| Exercise description |
After dropping the pictures, give again exactly the lines of the data from its first line through the line with "στον Κώστα, στον Δημήτρη, στ", which is included as well.

═══

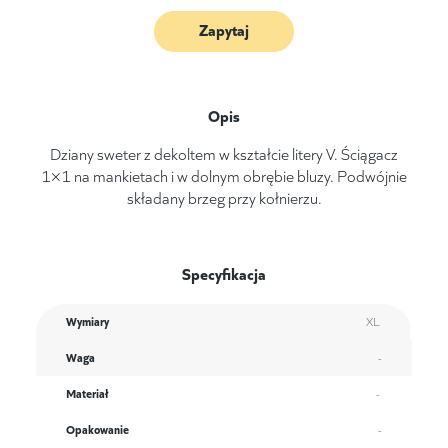
Zapytaj
Opis
Dziany sweter z dekoltem w kształcie litery V. Ściągacz
1×1 na mankietach i w dolnym obrębie bluzy. Podwójnie
składany brzeg przy kołnierzu.
Specyfikacja
Wymiary
XL
Waga
-
Materiał
-
Opakowanie
-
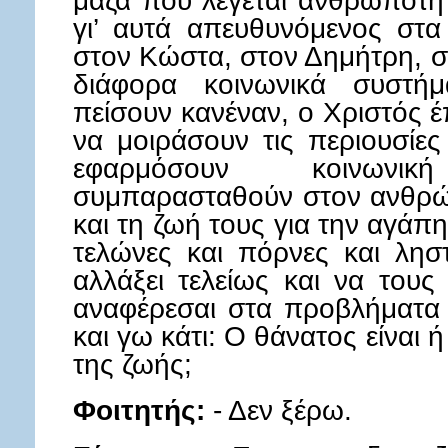
μάζα που λέγεται ανθρωπότη
γι’ αυτά απευθυνόμενος στ
στον Κώστα, στον Δημήτρη, στ
διάφορα κοινωνικά συστή
πείσουν κανέναν, ο Χριστός 
να μοιράσουν τις περιουσίε
εφαρμόσουν κοινωνι
συμπαρασταθούν στον ανθρώ
και τη ζωή τους για την αγάπ
τελώνες και πόρνες και λησ
αλλάξει τελείως και να τους 
αναφέρεσαι στα προβλήματα
και γω κάτι: Ο θάνατος είναι 
της ζωής;
Φοιτητής:
- Δεν ξέρω.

═══

| Result of this exercise |
Zapytaj
Opis
Dziany sweter z dekoltem w kształcie litery V. Ściągacz
1×1 na mankietach i w dolnym obrębie bluzy. Podwójnie
składany brzeg przy kołnierzu.
Specyfikacja
Wymiary
XL
Waga
-
Materiał
-
Opakowanie
-
μάζα που λέγεται ανθρωπότη
γι’ αυτά απευθυνόμενος στ
στον Κώστα, στον Δημήτρη, στ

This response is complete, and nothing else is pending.